A US Federal Reserve survey of business conditions across the nation suggests last month’s pullback in hiring could be temporary.
The survey released on Wednesday showed that each of the Fed’s 12 bank districts grew steadily from the middle of February through April 2, and hiring was stable or increased throughout most of the country.
The US Labor Department last week said that job creation slowed last month to half the pace from the previous three months. However, the Fed survey, which is anecdotal, did not reflect the weakening.
The survey, known as the Beige Book, is released eight times a year and is based on surveys by the Fed’s 12 regional banks. There are no numbers in the report, but its findings, which are released two weeks before the Fed’s policy meeting, help influence the discussions.
When the Fed meets on April 24 and 25, members are expected to stick with their plan to hold short-term interest rates at record lows until at least late 2014. They will likely point to the slower hiring pace last month as evidence that the economy still needs support.
The Beige Book offered a brighter outlook for the coming months. Job gains occurred in manufacturing, shipping, information technology and professional business services, the survey showed.

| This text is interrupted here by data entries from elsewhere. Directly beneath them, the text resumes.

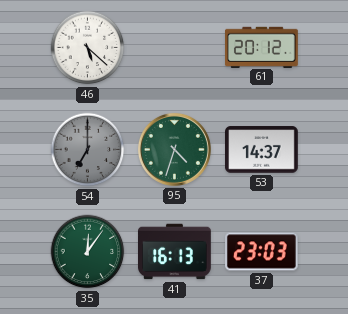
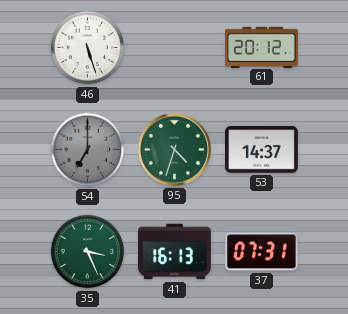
46: 5:22 -> 5:27
35: 12:06 -> 3:26
37: 23:03 -> 07:31
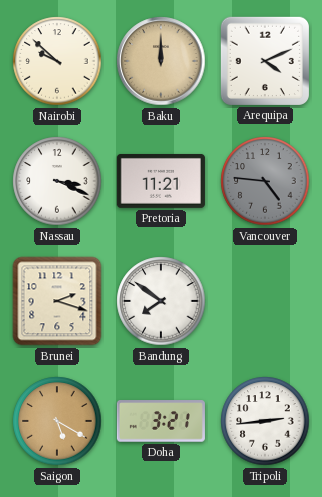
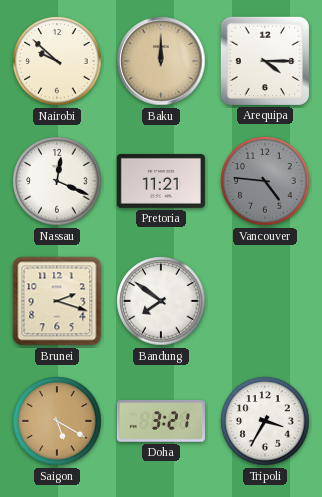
Arequipa: 4:11 -> 4:15
Nassau: 3:19 -> 12:19
Tripoli: 2:44 -> 3:35
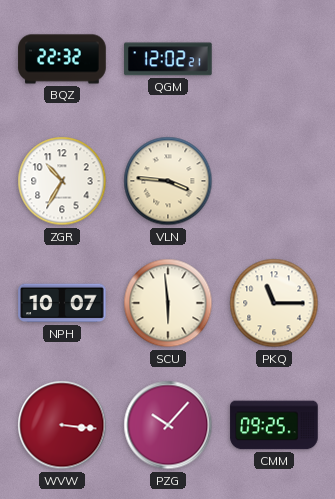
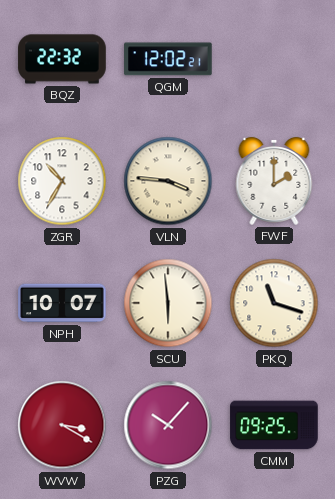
FWF: none -> 2:00
PKQ: 11:15 -> 11:18
WVW: 3:16 -> 3:20
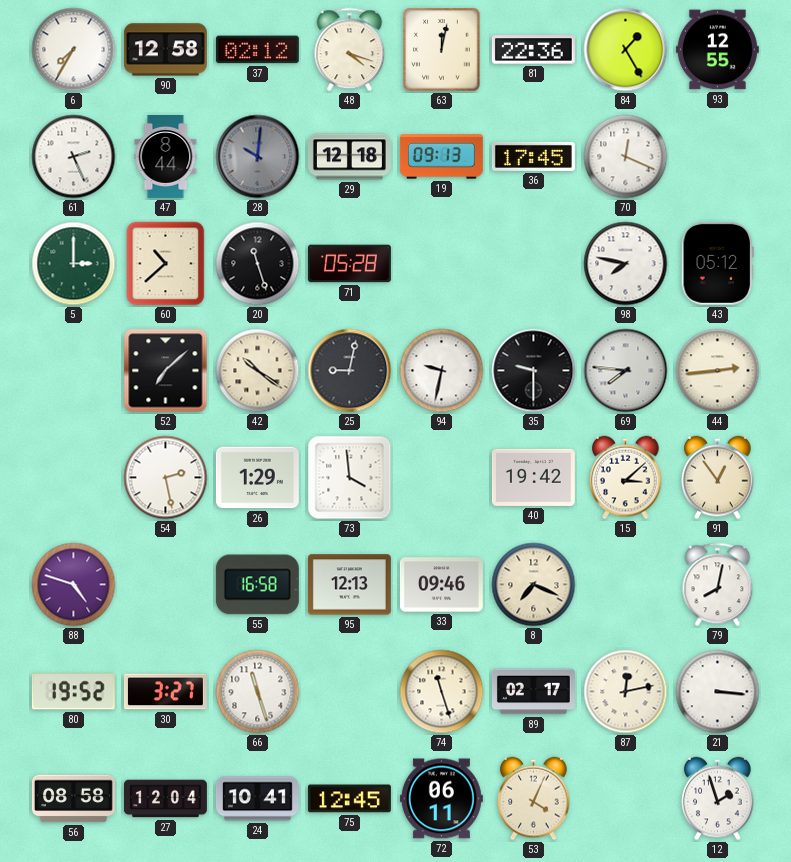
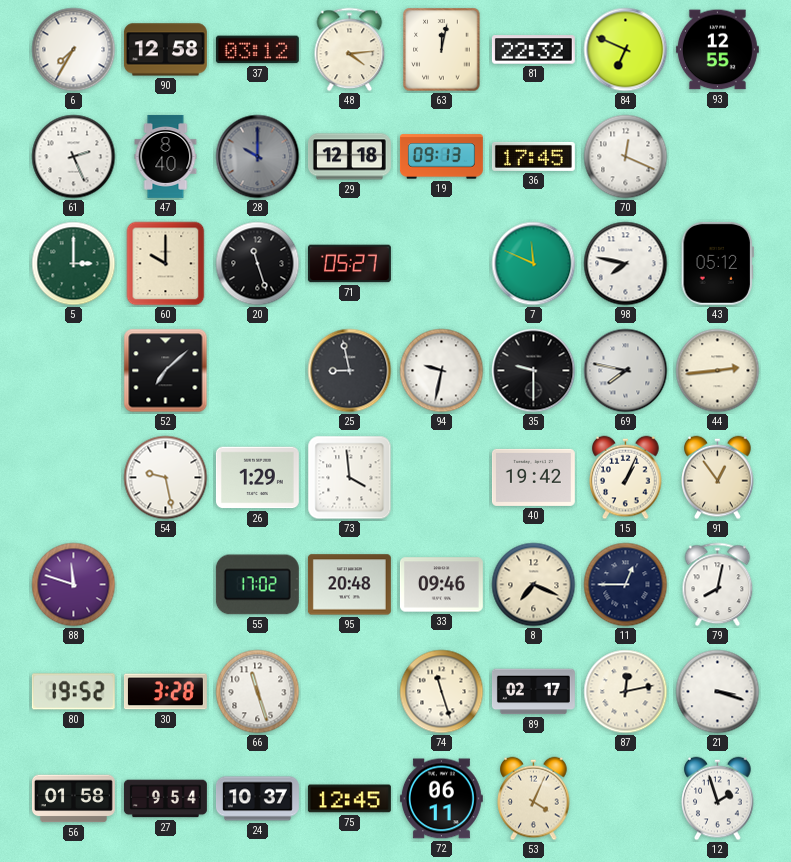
37: 02:12 -> 03:12
48: 4:18 -> 4:14
81: 22:36 -> 22:32
84: 1:25 -> 6:49
47: 8:44 -> 8:40
28: 10:01 -> 10:00
60: 10:38 -> 10:00
71: 05:28 -> 05:27
7: none -> 11:49
42: 10:21 -> none
25: 9:02 -> 8:58
69: 7:46 -> 7:47
54: 2:28 -> 9:28
15: 3:08 -> 1:04
88: 4:48 -> 11:48
55: 16:58 -> 17:02
95: 12:13 -> 20:48
11: none -> 12:45
30: 3:27 -> 3:28
21: 3:16 -> 3:18
56: 08:58 -> 01:58
27: 12:04 -> 9:54
24: 10:41 -> 10:37
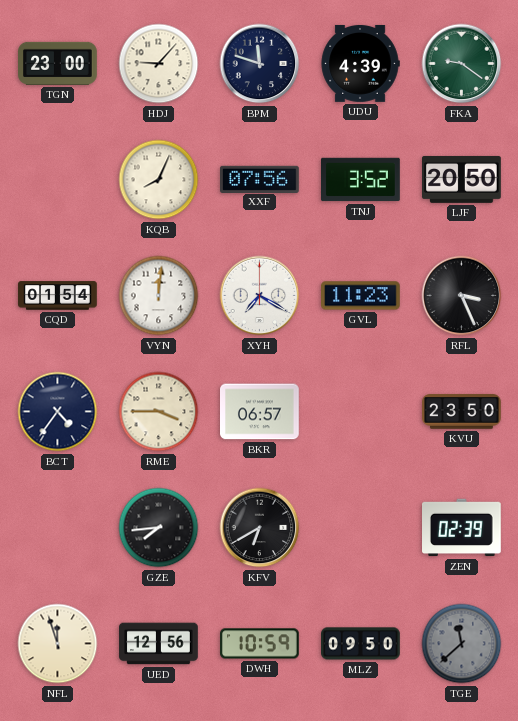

Consumers are still spending. Retail sales increased in almost all districts, the report said. And four districts said the short-term outlook for retail spending is positive.
The housing market showed improvement in most areas. Developers built more apartments, and banks said demand for loans increased.
“The report was generally positive, with widespread optimism about manufacturing and an encouraging outlook for household spending,” Dana Saporta, an economist at Credit Suisse, said in a note to clients.
However, the survey cautioned that the economy and job market are far from recovered. Fed Chairman Ben Bernanke has warned that the economy is growing too slowly to maintain recent declines in the unemployment rate. The unemployment rate has fallen from 9.1 percent in August to 8.2 percent last month.